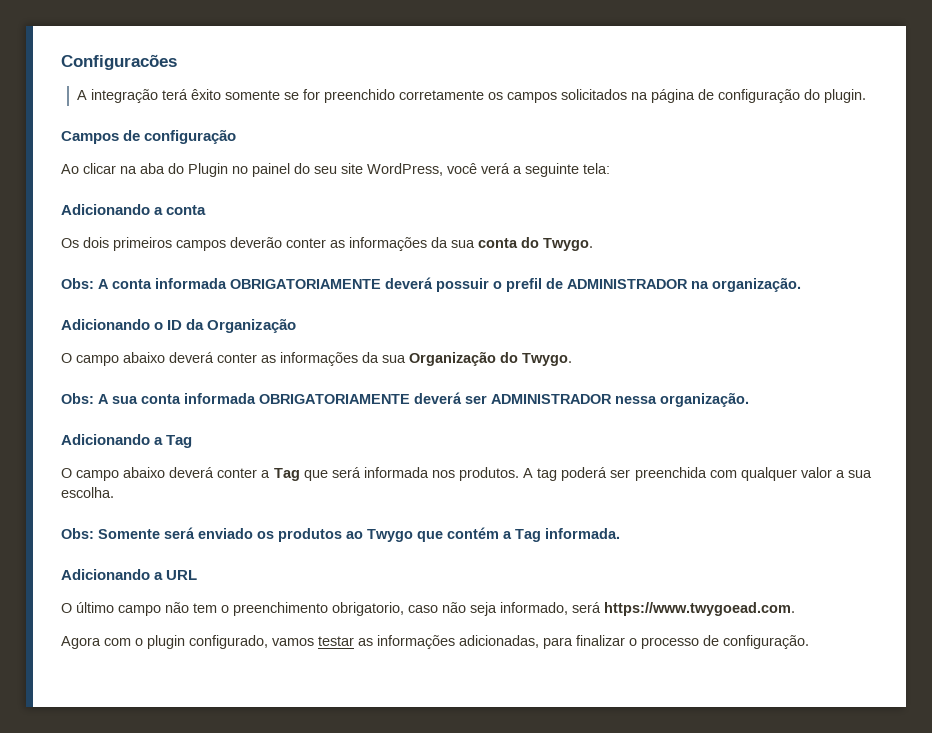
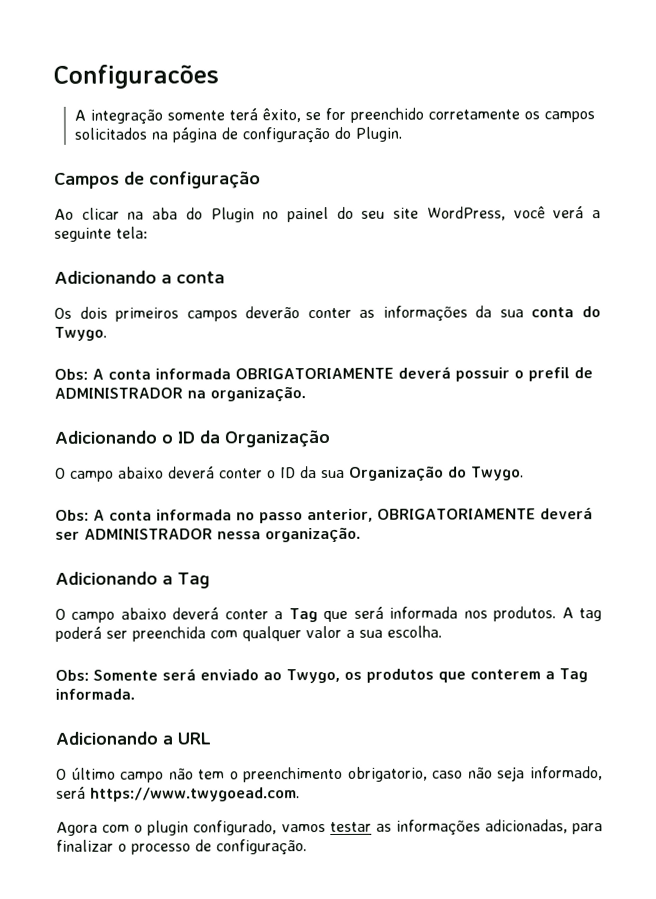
[162,89,281,100] terá êxito somente -> [167,108,302,123] somente terá êxito,
[824,89,867,103] plugin. -> [355,126,403,142] Plugin.
[261,352,358,366] as informações -> [267,467,296,479] o ID
[112,393,256,404] sua conta informada -> [109,508,373,524] conta informada no passo anterior,
[257,527,499,542] os produtos ao Twygo que contém -> [263,668,541,684] ao Twygo, os produtos que conterem

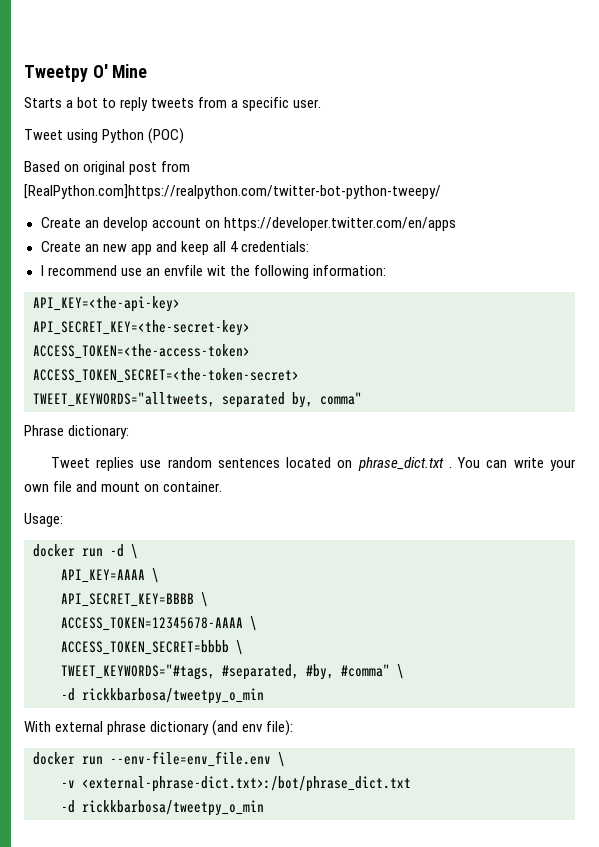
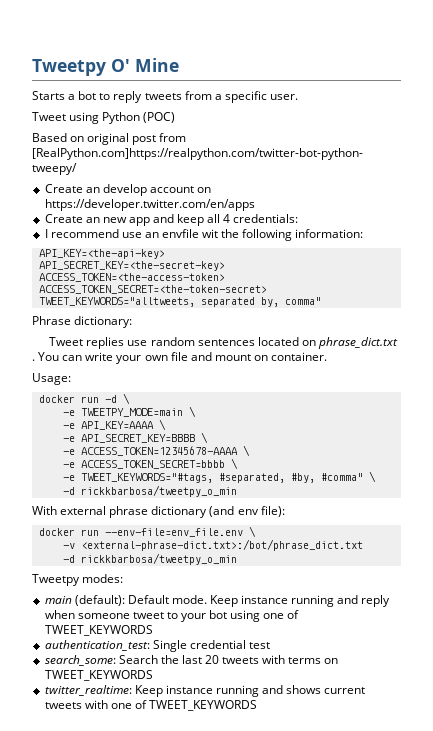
(138, 551) none -> [62,406,196,417] [62,423,75,429] -e TWEETPY_MODE=main \ // -e
(159, 575) none -> [62,436,75,442] -e
(208, 599) none -> [62,449,75,455] -e
(257, 623) none -> [62,462,75,468] -e
(243, 647) none -> [62,475,75,481] -e
(264, 808) none -> [32,574,124,586] [44,595,391,607] [44,610,300,622] [44,625,153,636] [44,640,270,652] [44,655,339,666] [44,670,153,681] [44,685,366,697] [44,700,258,711] // Tweetpy modes: // main (default): Default mode. Keep instance running and reply when someone tweet to your bot using one of TWEET_KEYWORDS // authentication_test: Single credential test // search_some: Search the last 20 tweets with terms on TWEET_KEYWORDS // twitter_realtime: Keep instance running and shows current tweets with one of TWEET_KEYWORDS

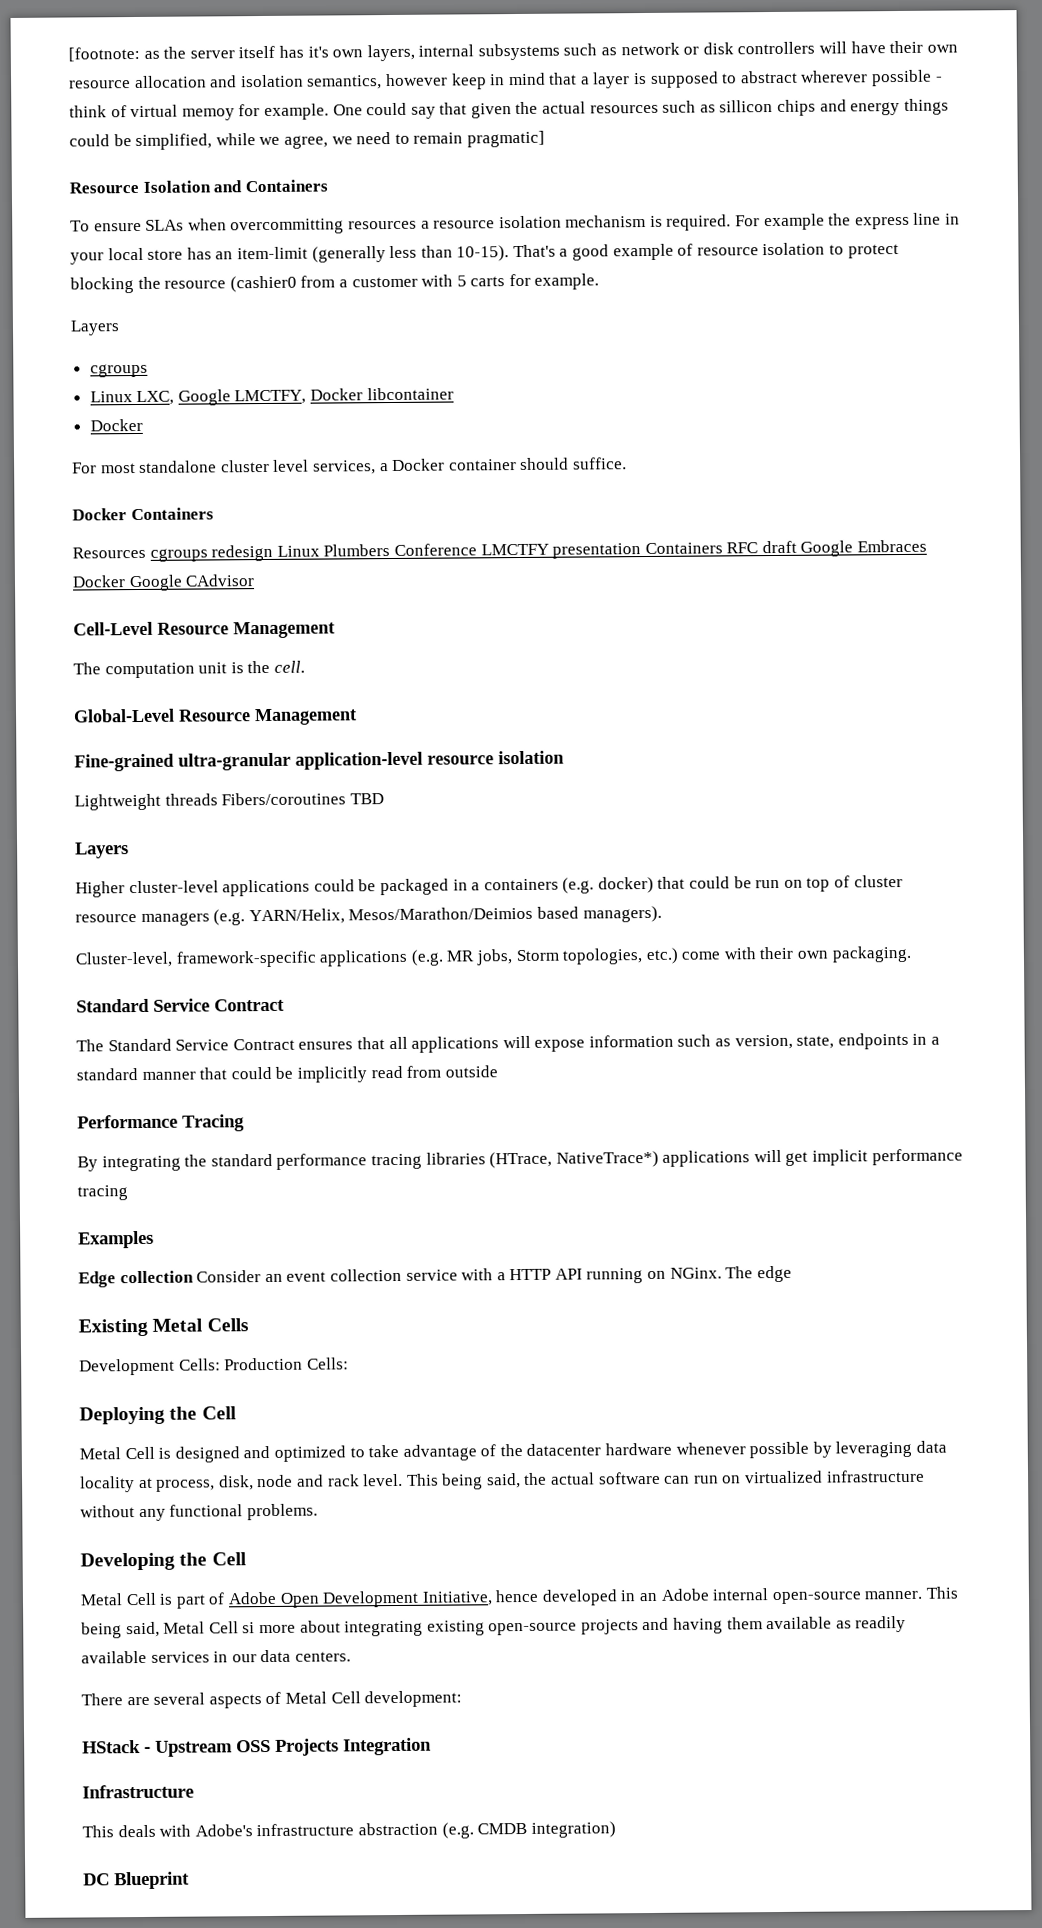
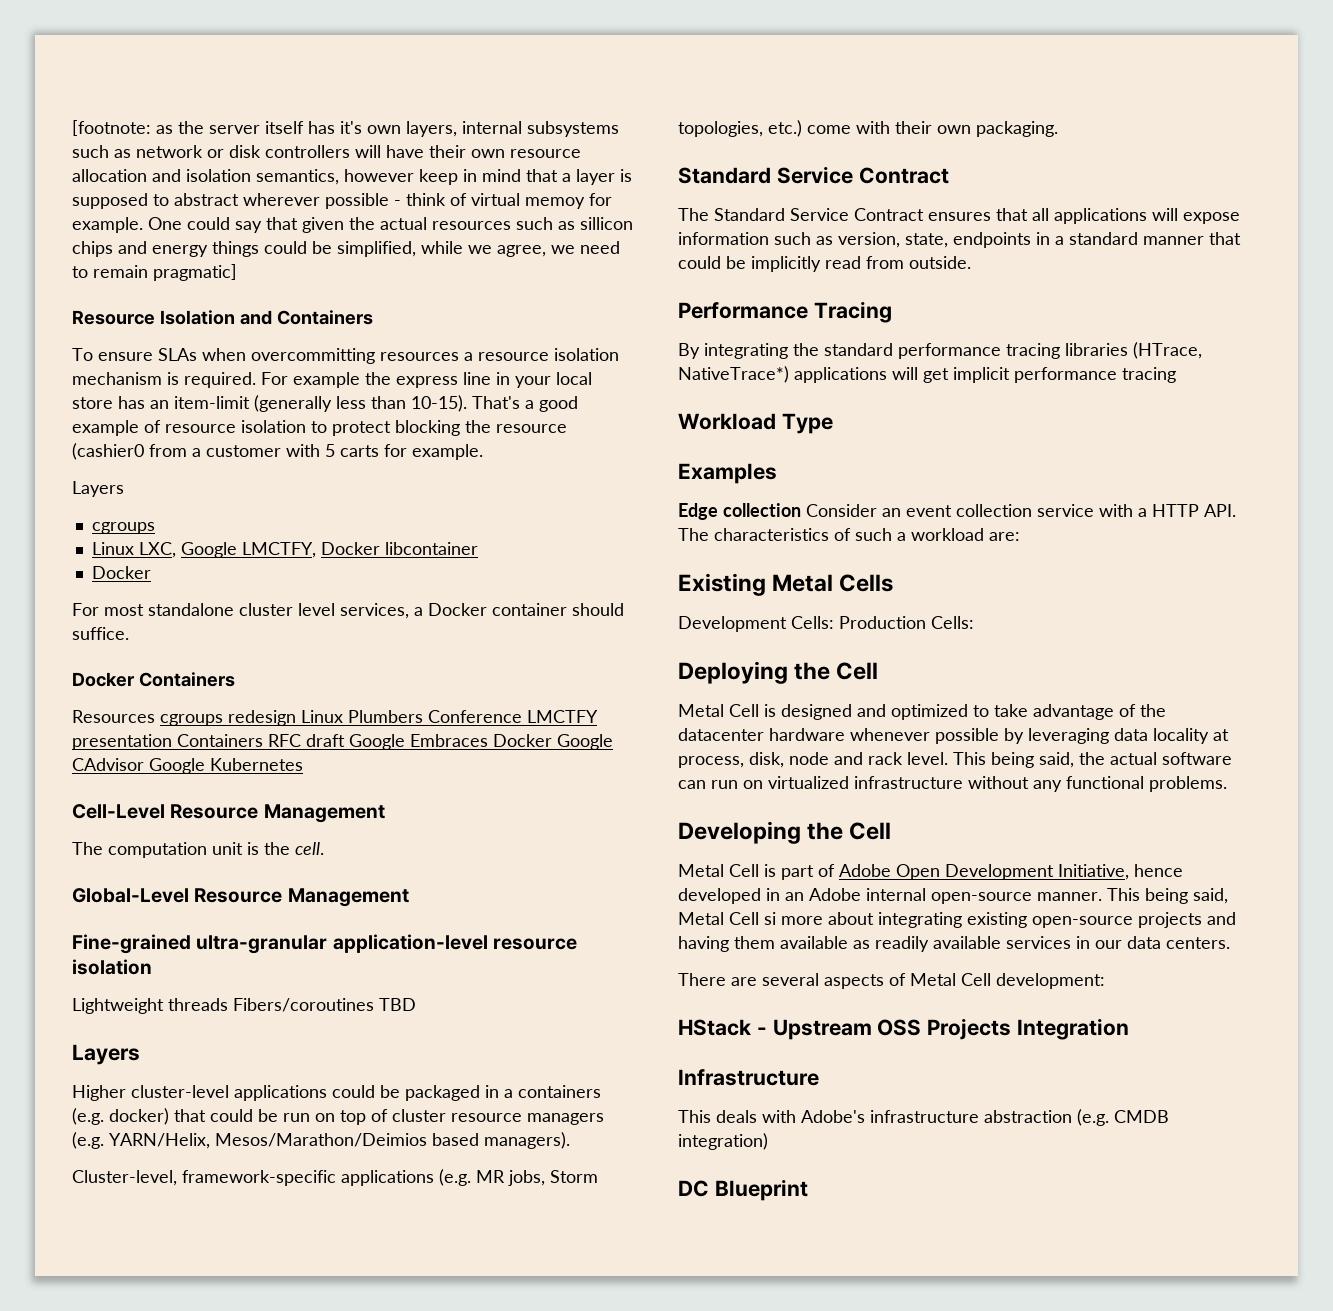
(256, 580) none -> [149,758,303,774] Google Kubernetes
[444,1065,498,1078] outside -> [909,256,971,269] outside.
(128, 1193) none -> [678,413,833,434] // Workload Type
[554,1265,792,1284] API running on NGinx. The edge -> [1204,504,1236,517] [678,528,1020,541] API. The characteristics of such a workload are:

◆ Task statement: Retype the data exactly; images stay out.

◆ Answer section:
[162,89,281,100] terá êxito somente -> [167,108,302,123] somente terá êxito,
[824,89,867,103] plugin. -> [355,126,403,142] Plugin.
[261,352,358,366] as informações -> [267,467,296,479] o ID
[112,393,256,404] sua conta informada -> [109,508,373,524] conta informada no passo anterior,
[257,527,499,542] os produtos ao Twygo que contém -> [263,668,541,684] ao Twygo, os produtos que conterem

(138, 551) none -> [62,406,196,417] [62,423,75,429] -e TWEETPY_MODE=main \ // -e
(159, 575) none -> [62,436,75,442] -e
(208, 599) none -> [62,449,75,455] -e
(257, 623) none -> [62,462,75,468] -e
(243, 647) none -> [62,475,75,481] -e
(264, 808) none -> [32,574,124,586] [44,595,391,607] [44,610,300,622] [44,625,153,636] [44,640,270,652] [44,655,339,666] [44,670,153,681] [44,685,366,697] [44,700,258,711] // Tweetpy modes: // main (default): Default mode. Keep instance running and reply when someone tweet to your bot using one of TWEET_KEYWORDS // authentication_test: Single credential test // search_some: Search the last 20 tweets with terms on TWEET_KEYWORDS // twitter_realtime: Keep instance running and shows current tweets with one of TWEET_KEYWORDS

(256, 580) none -> [149,758,303,774] Google Kubernetes
[444,1065,498,1078] outside -> [909,256,971,269] outside.
(128, 1193) none -> [678,413,833,434] // Workload Type
[554,1265,792,1284] API running on NGinx. The edge -> [1204,504,1236,517] [678,528,1020,541] API. The characteristics of such a workload are:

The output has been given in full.